The margarine myth
A half-truth is a whole lie
In 1903, the process of heating plant-based oils and turning them into solid fats was patented, when a German chemist named Wilhelm Normann, boiled cottonseed oil at temperatures of more than 260 °C (or 500 °F), and watched it solidify.
Winning awards for causing death in the future?
This was a great improvement in the process of making candles from animal-based tallow, as vegetable oils could now be used. Although Normann received many awards for his contributions to processing fats and oils for various applications, it wasn’t known then that his creativity would lead to another discovery, called partial hydrogenation, which would cause incalculable harm to humans' health.
The first margarine didn't contain trans fats
In 1911 Procter and Gamble also used this process with cottonseed oil. They produced the first commercial shortening, or margarine, then marketed as a spread for bread and as a useful product to use in baking, instead of butter. Its advantages were that it stayed solid at room temperature, and products stayed "fresh" for longer, as the fats didn't turn rancid as quickly as fresh fats and oils.
But it was a very hard substance and didn't have the spreadable quality that we have come to associate with margarines.
Fully hydrogenated oils do not contain any trans fats, although they may contain other damaged fat molecules, due to processing damage.
Progress led to further damage
As processing techniques became more sophisticated, the discovery of a way to produce partially hydrogenated fats led to the introduction of trans fatty acids through processing.
This process produced a more "spreadable" product. Unfortunately, apart from producing a product that was damaged at the molecular level, the product also contains residues from toxic metals, such as aluminum and nickel. These are used in the hydrogenation process, when the liquid oil is bombarded with hydrogen atoms in the presence of these heavy metals, which are used as catalysts.
Polyunsaturated oils are very healthy, but …
The truly interesting part of this story of so-called "food processing" progress, is that consumers were always told that these products were very healthy, as they were made up of vegetable oils, such as sunflower, safflower, soya or corn oils, which are essential fats, from the omega-6 family of polyunsaturated fats.
So, the campaigns used to convince people about the benefits of these products, always mention that they are polyunsaturated fats, or oils, which are healthy for us. At least this part of the story was, and is true.
And panic about heart disease helped the margarine manufacturers …
As the panic about heart disease increased, and saturated animal fats were seen to be the enemy, these vegetable oils were seen as being a true blessing. Manufacturers had, however, left out a very important part of the story.
As the saying goes, God is in the details
These polyunsaturated oils do not like to be exposed to light, heat and oxygen, and when they are, they become damaged. Partial hydrogenation also damages them, producing trans fats, which are damaged fat molecules.

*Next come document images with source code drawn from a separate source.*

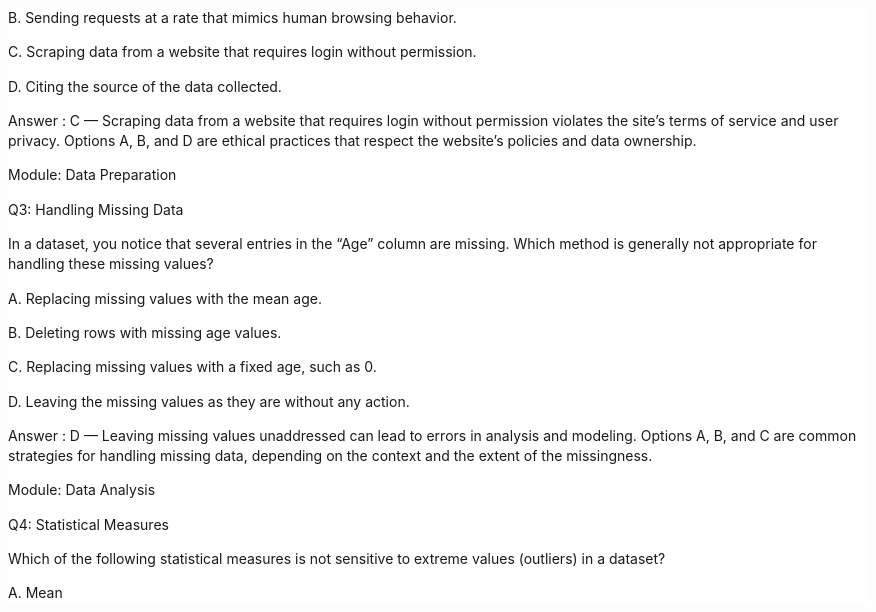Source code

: 
B. Sending requests at a rate that mimics human browsing behavior.


C. Scraping data from a website that requires login without permission.


D. Citing the source of the data collected.




Answer
: C — Scraping data from a website that requires login without permission violates the site’s terms of service and user privacy. Options A, B, and D are ethical practices that respect the website’s policies and data ownership.




Module: Data Preparation


Q3: Handling Missing Data


In a dataset, you notice that several entries in the “Age” column are missing. Which method is generally 
not
 appropriate for handling these missing values?




A. Replacing missing values with the mean age.


B. Deleting rows with missing age values.


C. Replacing missing values with a fixed age, such as 0.


D. Leaving the missing values as they are without any action.




Answer
: D — Leaving missing values unaddressed can lead to errors in analysis and modeling. Options A, B, and C are common strategies for handling missing data, depending on the context and the extent of the missingness.




Module: Data Analysis


Q4: Statistical Measures


Which of the following statistical measures is 
not
 sensitive to extreme values (outliers) in a dataset?




A. Mean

These damaged molecules do great harm in the body and brain, because they can't do the job that undamaged, natural fat molecules should be doing. So cell membranes cannot behave as they should, and their ability to be permeable, malleable, flexible and elastic is hampered.
Every single cell cares about fat!
Each cell is affected by the incorporation of these damaged molecules of fat, so each cell is unable to be optimally healthy. In fact, each tablespoon of damaged fat contains 100 million damaged molecules of fat for each of your cells, which means that most people have innumerable quantities of these trans fats in their cell membranes.
The whole truth about partial hydrogenation and processing damaging is still being uncovered today
The whole fallout of this food-processing catastrophe is still being discovered today, with many people still being unaware of the damage being caused to their bodies and brains by these damaged "plastic" spreads.
The involvement of technology in food manufacturing seldom leads to improved health, especially when it's based on a lack of knowledge about what the body requires for long-term health.
So, what to do now?
Go back to using organic butter, avoid all vegetable spreads, and remember that your food choices – including fats and oils – should be as close to nature as possible.
Be very fussy about whom you buy your oils from – shelf-stable oils are toxic too!
Only use organic, unrefined, low-heat and low-oxygen exposed essential fatty acids, that are stored in the refrigerator in nitrogen-flushed, dark glass bottles.
De Roos NM, et al. Replacement of dietary saturated fatty acids by trans fatty acids lowers serum HDL cholesterol and impairs endothelial function in healthy men and women. Arterioscler Thromb Vasc Biol 2001 Jul; 21(7): 1233-7.
Erasmus U. Fats that heal, fats that kill. Burnaby BC, Canada: Alive Books;1993.
Gillman MW, et al. Margarine intake and subsequent coronary heart disease in men. Epidemiology 1997 Mar; 8(2): 144-9.
Kummerow FA. The negative effects of hydrogenated trans fats and what to do about them. Atherosclerosis 2009 Aug; 205(2): 458-65.
Mozaffarian D, et al. Trans Fatty acids and Cardiovascular Disease. New Eng J of Medicine 2006; 354: 1601-1613.